Most directly applicable to the current-plan.md refactor specifically:

  • Hermes proves out the idea of splitting one giant living doc into a small always-loaded core + on-demand detail. Their analog: a tiny cached system prompt + a skills index (names only) + progressive skill_view on demand; a frozen memory snapshot with a visible size gauge; searchable history in a DB rather than inline. Our 133 KB current-plan.md loaded every session is exactly the anti-pattern their progressive-disclosure + frozen-snapshot + searchable-history design avoids. The refactor could borrow: (a) a small core "checkpoint" that's always loaded, (b) a menu of detail loaded on demand, (c) history moved out of the always-loaded path into a searchable archive.

6. Fidelity & corrections (gap-check pass)

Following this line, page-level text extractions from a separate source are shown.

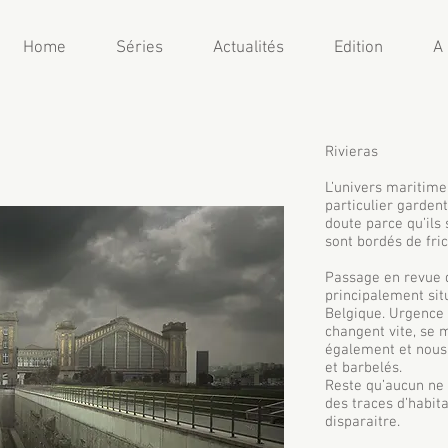
Home
Séries
Actualités
Edition
A
Rivieras
L’univers maritim
particulier garden
doute parce qu’ils 
sont bordés de fri
Passage en revue 
principalement sit
Belgique. Urgence 
changent vite, se 
également et nous 
et barbelés.
Reste qu’aucun ne r
des traces d’habit
disparaitre.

A fresh-eyes subagent independently re-verified every claim above against the cloned source (hermes_constants.py, hermes_state.py, agent/*.py, and the website/docs/ guides), citing files and line numbers. The report held up well — the three-tier context model, SOUL.md as slot #1, the context-file priority order, the subdir-hint-into-tool-result pattern, compression thresholds (0.50 agent / 0.85 gateway) and protect-first-3/last-20, the [Old tool output cleared…] placeholder, iterative re-compression, system_and_3 caching, the full SQLite schema (sessions/messages/FTS5/trigram/ session_search/lineage), memory caps + § delimiter + error-on-overflow, the skills layout and body convention, the skill action-preference order, and the entire curator spec (168h interval / 2h idle / 30d stale / 90d archive / created_by:"agent" scope / backup-before-pass / REPORT.md) all verified against source.

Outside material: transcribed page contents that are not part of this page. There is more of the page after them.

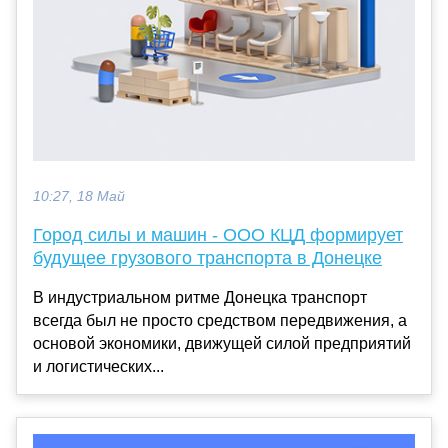
10:27, 18 Май
Город силы и машин - ООО КЦД формирует
будущее грузового транспорта в Донецке
В индустриальном ритме Донецка транспорт
всегда был не просто средством передвижения, а
основой экономики, движущей силой предприятий
и логистических...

Corrections already folded into the body above (logged here for the trail):

  1. Session-split end_reason — was written as "compression_split"; the source value is plain "compression" (compression_split does not exist; a separate "orphaned_compression" covers an error-recovery case). Fixed in §3.3.
  2. Background-review tool whitelist — was "only two tools (memory + skill_manage)"; it's actually the memory + skills toolsets, and skills includes skills_list + skill_view, so the fork can read skills too. Fixed in §4.
  3. Version/release trivia — the "v0.9 / Apr 2026 / ~27k stars" web-recall is unverifiable from the clone and contradicted by the source version 0.16.0. Softened/flagged in §1.
  4. Checkpoints path & triggers — the bare repo is at checkpoints/store/ (not checkpoints/), and the documented snapshot triggers are destructive terminal commands (rm/mv/sed -i/redirects/ git reset…), not specifically write_file/patch. Fixed in §3.6.
  5. Compression summary template — the report's "Progress (Done/In Progress/Blocked) / Next Steps" was a paraphrase; the literal headings (Completed Actions / Active State / In Progress / Blocked / … / Remaining Work) are now used. Fixed in §2.5.
  6. Minor: the agent-side intercepted-tool list was missing clarify and read_terminal (6 total, now listed); the Telegram platform-hint example was backwards ("lean into Markdown," not "short messages"); the "~3k tokens" figure for skills_list was an unsourced estimate (removed). Fixed in §2.1/2.2/2.6/3.4.

Residual caveats: the SQLite DDL in §3.3 is described in prose (paraphrased, not reproduced verbatim) — accurate per the gap-check, but if exact column names/types are ever needed, read hermes_state.py:514-570 from source. The ContextEngine ABC base-class defaults (0.75 / 3 / 6) differ from the active ContextCompressor (0.50 / 3 / 20) cited above — §2.5 reflects the active engine, which is what runs.